Horst fashion photography seamlessly blends art and commerce

Horst directing fashion shoot with Lisa Fonssagrives. Photo by Roy Stevens /Time & Life Pictures / Getty Images

Fashion photography conjures together dress and body to create images that aim to seduce. On the cusp between art and commerce, this apparent dichotomy meant the genre only became a gallery staple in the last couple of decades. The V&A has a strong record of exhibitions that chart its development and highlight key players.

Their current Horst show is a demonstration of the rich variety of ways that fashion photography illuminates not just sartorial ideals, but also provides important insight into social, design and art history. Spread over a series of rooms, it shows the first entry of German-born Horst Paul Albert Bohrmann (known simply as Horst) into interwar Europe’s artistic milieu, and then his career in America, where he became a citizen in 1943 and flourished.

Summer Fashions, American Vogue cover, May 1941. © Condé Nast / Horst Estate

As a body, Horst’s work illustrates fashion photography’s evolution as a genre. Key to this is the role that fashion publishing giant Condé Nast played within this development, and the exhibition stresses this collaborative process. Fashion editors and models who played a significant role in the evolution of Horst’s style are highlighted. And the dazzling images are carefully grouped to show his association with other important photographers of the period, including Hoyningen-Huene and Cecil Beaton, his close relationship with model Lisa Fonssagrives, and Vogue editor Edna Woolman-Chase’s support of his work.

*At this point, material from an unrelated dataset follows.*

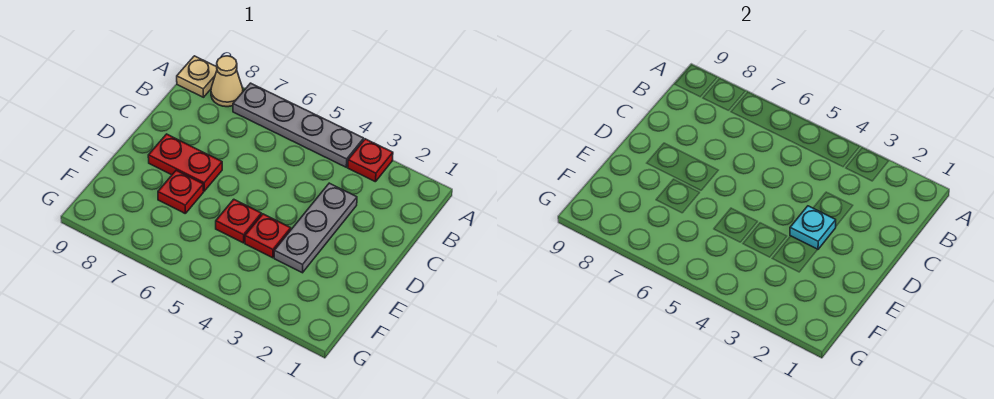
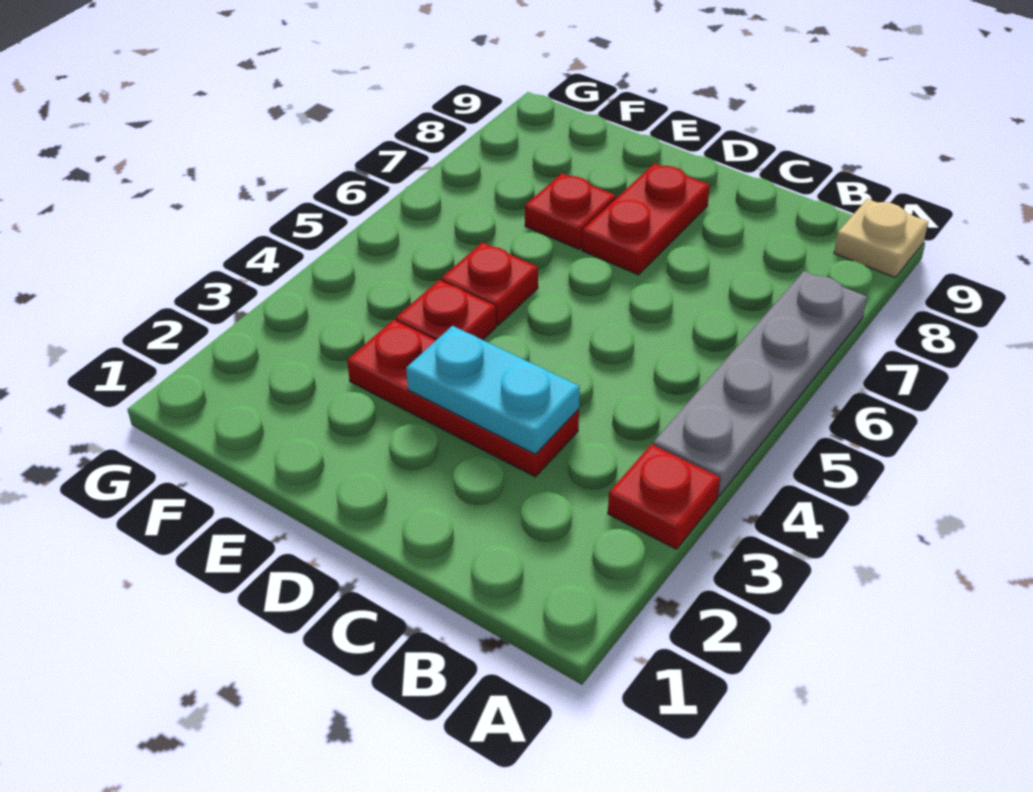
tan cone A8 level 1 -> none
grey plate C3:E3 level 1 -> red plate C3:E3 level 1
cyan plate D3 level 2 -> cyan plate C3:D3 level 2

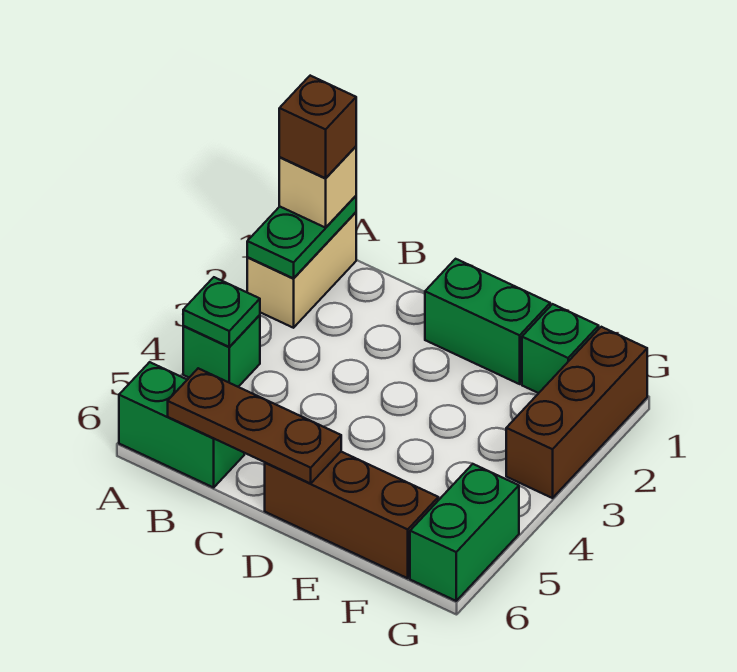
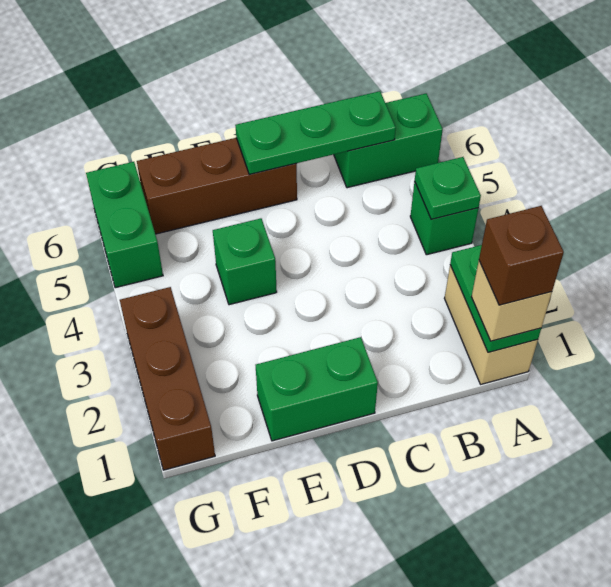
brown plate B6:D6 level 2 -> green plate B6:D6 level 2
green brick F1 level 1 -> green brick E4 level 1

All this underlines the careful preparation involved in choosing the right photographer for a specific commission and the right fashion editor. The overall combination of people, garments and accessories has to harmonise with set and art direction so that a collective vision is realised. The show cleverly brings these hidden toils to view, the arduous process behind the sheen of the finished product coming through.

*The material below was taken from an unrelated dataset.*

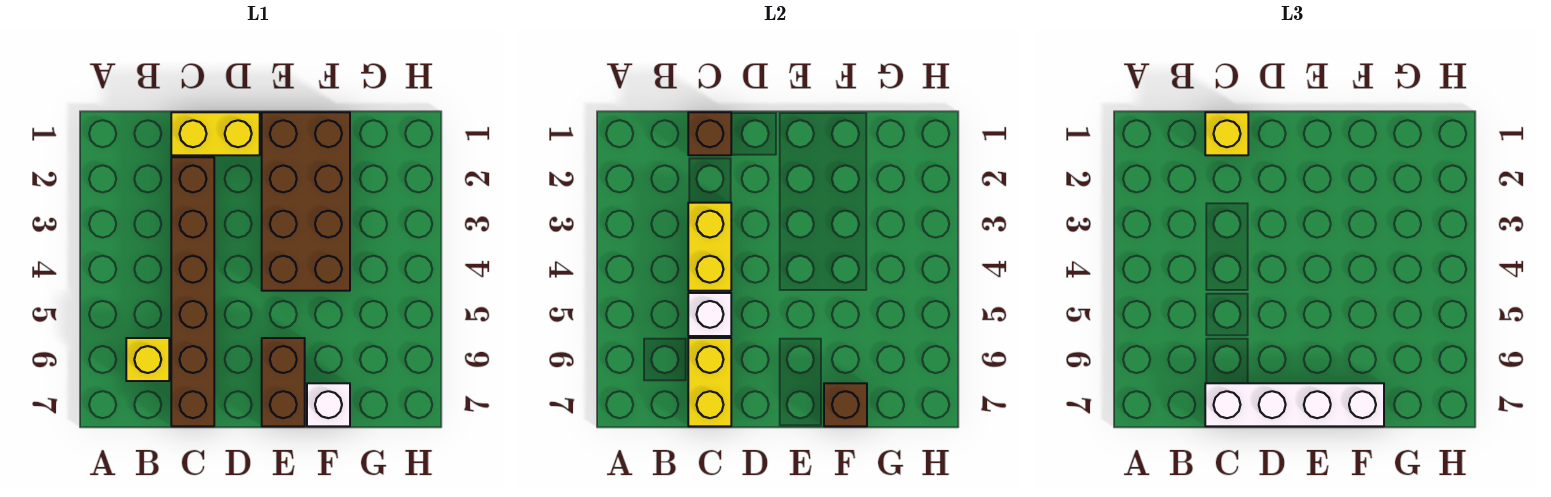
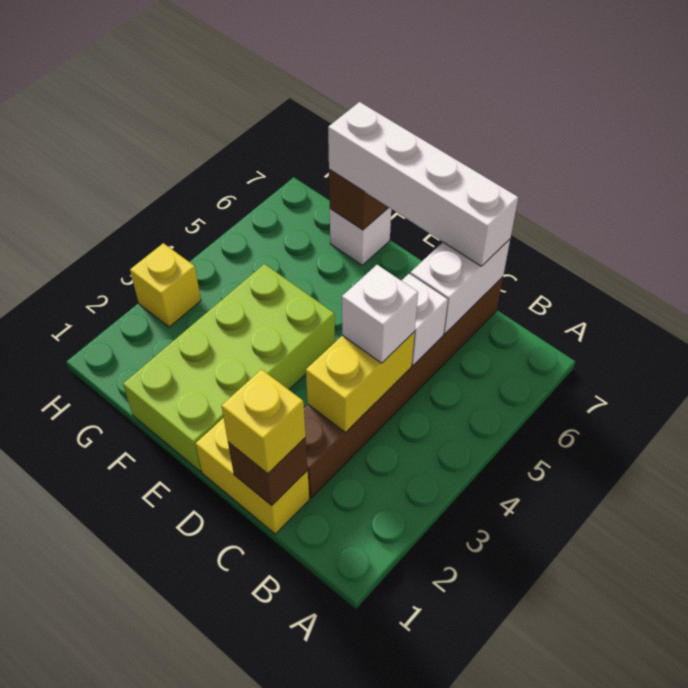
yellow brick B6 level 1 -> yellow brick H3 level 1
none -> white brick C4 level 3
yellow brick C6:C7 level 2 -> white brick C6:C7 level 2
brown brick E1:F4 level 1 -> lime brick E1:F4 level 1
brown brick E6:E7 level 1 -> none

Mainbocher Corset, 1939. © Conde Nast / Horst Estate

The images are dazzling. His famous 1939 photograph of the back view of a model in a pale Mainbocher corset is here, as are his portraits of Coco Chanel, Salvador Dali, and a whole range of fashion, stage and screen stars, from Gary Cooper to Rita Hayworth and ballerina Irina Baronova. Seeing this spectacular array in one place, Horst’s close understanding of the body, his love of its curved lines, is laid bare. So many of the photographs focus on carefully arranged gesture and pose – to reveal the fashionable silhouette, but also to reach for a visual balance within the elements of each composition.

Fashion editors are notorious for demanding detail. This is to appease designers, who want their work displayed correctly, and to sell – visually and literally – the clothes and accessories shown. Horst uses shadow and light to achieve this focus. Faces may be obscured in dusky light, but glimmering jewellery is revealed and the flow of a gown emphasised through richer light and pose.

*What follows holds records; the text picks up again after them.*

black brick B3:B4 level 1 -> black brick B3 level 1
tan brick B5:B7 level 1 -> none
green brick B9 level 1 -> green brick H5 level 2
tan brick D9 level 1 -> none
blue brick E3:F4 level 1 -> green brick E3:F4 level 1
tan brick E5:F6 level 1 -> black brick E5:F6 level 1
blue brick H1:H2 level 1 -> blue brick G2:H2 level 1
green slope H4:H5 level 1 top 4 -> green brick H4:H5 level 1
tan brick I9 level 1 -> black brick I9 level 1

Dress by Hattie Carnegie, 1939. © Condé Nast / Horst Estate

Horst’s work helped to create many of the myths that still surround haute couture. His visions of Lanvin, Vionnet, Molynuex and Schiaparelli designs are seen through the lens of contemporary art. Classical and romantic references are made through architectural sets, juxtaposition and a surrealist fragmentation of the body add a modern filter.

The inclusion of a group of the V&A’s couture dresses illuminates this dialogue further. The dresses speak of these influences, and linking material and visual examples together in this way is one example of the ways this exhibition strives to emphasise fashion photography’s multi-faceted role. It is undoubtedly spectacular – especially in the sudden revelation of colour imagery after the cool restraint of his black and white work. But beyond this, its depth of research behind the dazzle prevents it from being just another show.

And this isn’t the only fashion photography exhibition due this season. Edward Steichen opens at The Photographers Gallery on October 31 and Guy Bourdin opens at Somerset House on November 27.

To be appreciated fully, these exhibitions must be placed within fashion’s wider debates about art and commerce. The round of seasonal fashion shows kick off in New York this week, and fashion magazines continue to experiment with the visual form - as in AnOther Magazine’s current first digital cover. These are live issues, spilling out of the walls of the museum and on to the streets of fashion’s global cities.

Horst: Photographer of Style is at London’s Victoria and Albert Museum from September 6 2014 to January 4 2015.